*EXERCISE BRIEF:* Check the material that follows for the word "bowyer" and say how many lines contain it, with no other words.

(MATERIALS PROVIDED begins)

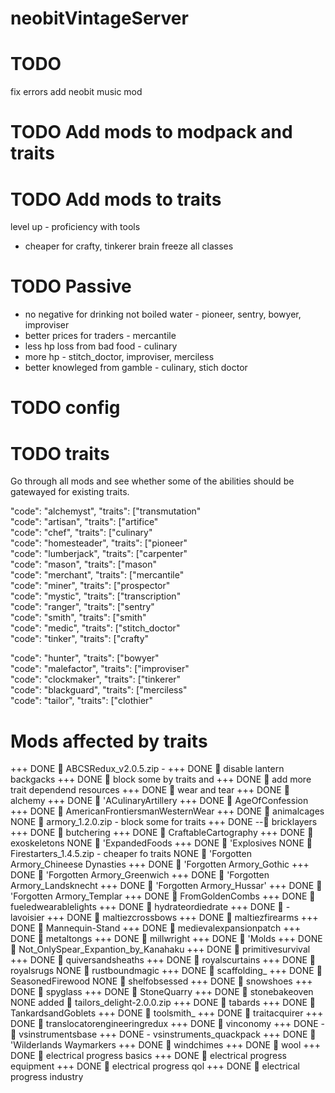 # neobitVintageServer
# TODO
fix errors
add neobit music mod

# TODO Add mods to modpack and traits
# TODO Add mods to traits
level up - proficiency with tools 
 - cheaper for crafty, tinkerer
brain freeze
all classes

# TODO Passive
- no negative for drinking not boiled water - pioneer, sentry, bowyer, improviser
- better prices for traders - mercantile
- less hp loss from bad food - culinary
- more hp - stitch_doctor, improviser, merciless
- better knowleged from gamble - culinary, stich doctor


# TODO config

# TODO traits
Go through all mods and see whether some of the abilities should be gatewayed for existing traits.

"code": "alchemyst",   "traits": ["transmutation"    
"code": "artisan",     "traits": ["artifice"         
"code": "chef",        "traits": ["culinary"         
"code": "homesteader", "traits": ["pioneer"          
"code": "lumberjack",  "traits": ["carpenter"        
"code": "mason",       "traits": ["mason"            
"code": "merchant",    "traits": ["mercantile"       
"code": "miner",       "traits": ["prospector"       
"code": "mystic",      "traits": ["transcription"    
"code": "ranger",      "traits": ["sentry"           
"code": "smith",       "traits": ["smith"            
"code": "medic",       "traits": ["stitch_doctor"    
"code": "tinker",      "traits": ["crafty"           

"code": "hunter",      "traits": ["bowyer"           
"code": "malefactor",  "traits": ["improviser"       
"code": "clockmaker",  "traits": ["tinkerer"         
"code": "blackguard",  "traits": ["merciless"        
"code": "tailor",      "traits": ["clothier"         

# Mods affected by traits
+++ DONE  ABCSRedux_v2.0.5.zip - 
+++ DONE  disable lantern backgacks
+++ DONE  block some by traits and 
+++ DONE  add more trait dependend resources
+++ DONE  wear and tear
+++ DONE  alchemy
+++ DONE  'ACulinaryArtillery
+++ DONE  AgeOfConfession
+++ DONE  AmericanFrontiersmanWesternWear
+++ DONE  animalcages
NONE  armory_1.2.0.zip - block some for traits
+++ DONE -- bricklayers
+++ DONE  butchering
+++ DONE  CraftableCartography
+++ DONE  exoskeletons
NONE  'ExpandedFoods
+++ DONE  'Explosives
NONE  Firestarters_1.4.5.zip - cheaper fo traits
NONE  'Forgotten Armory_Chineese Dynasties
+++ DONE  'Forgotten Armory_Gothic
+++ DONE  'Forgotten Armory_Greenwich
+++ DONE  'Forgotten Armory_Landsknecht
+++ DONE  'Forgotten Armory_Hussar'
+++ DONE  'Forgotten Armory_Templar
+++ DONE  FromGoldenCombs
+++ DONE  fueledwearablelights
+++ DONE  hydrateordiedrate
+++ DONE  - lavoisier
+++ DONE  maltiezcrossbows
+++ DONE  maltiezfirearms
+++ DONE  Mannequin-Stand
+++ DONE  medievalexpansionpatch
+++ DONE  metaltongs
+++ DONE  millwright
+++ DONE  'Molds
+++ DONE  Not_OnlySpear_Expantion_by_Kanahaku
+++ DONE  primitivesurvival
+++ DONE  quiversandsheaths
+++ DONE  royalscurtains
+++ DONE  royalsrugs
NONE  rustboundmagic
+++ DONE  scaffolding_
+++ DONE  SeasonedFirewood
NONE  shelfobsessed
+++ DONE  snowshoes
+++ DONE  spyglass
+++ DONE  StoneQuarry
+++ DONE  stonebakeoven
NONE added  tailors_delight-2.0.0.zip
+++ DONE  tabards
+++ DONE  TankardsandGoblets
+++ DONE  toolsmith_
+++ DONE  traitacquirer
+++ DONE  translocatorengineeringredux
+++ DONE  vinconomy
+++ DONE -  vsinstrumentsbase
+++ DONE - vsinstruments_quackpack
+++ DONE  'Wilderlands Waymarkers
+++ DONE  windchimes
+++ DONE  wool
+++ DONE  electrical progress basics
+++ DONE  electrical progress equipment
+++ DONE  electrical progress qol
+++ DONE  electrical progress industry



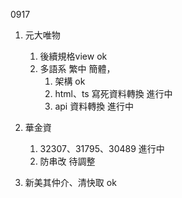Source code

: 0917

1. 元大唯物 
   1. 後續規格view ok
   2. 多語系 繁中 簡體，
      1. 架構 ok 
      2. html、ts 寫死資料轉換 進行中
      3. api 資料轉換 進行中

2. 華金資 
   1. 32307、31795、30489 進行中
   2. 防串改 待調整

3. 新美其仲介、清快取 ok
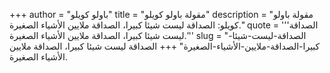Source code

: +++
author = "باولو كويلو"
title = "مقولة باولو كويلو"
description = "مقولة باولو كويلو: الصداقة ليست شيئا كبيرا، الصداقة ملايين الأشياء الصغيرة."
quote = '''الصداقة ليست شيئا كبيرا، الصداقة ملايين الأشياء الصغيرة.'''
slug = "الصداقة-ليست-شيئا-كبيرا-الصداقة-ملايين-الأشياء-الصغيرة"
+++
الصداقة ليست شيئا كبيرا، الصداقة ملايين الأشياء الصغيرة.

(MATERIALS PROVIDED ends)

*TASK ANSWER:* 2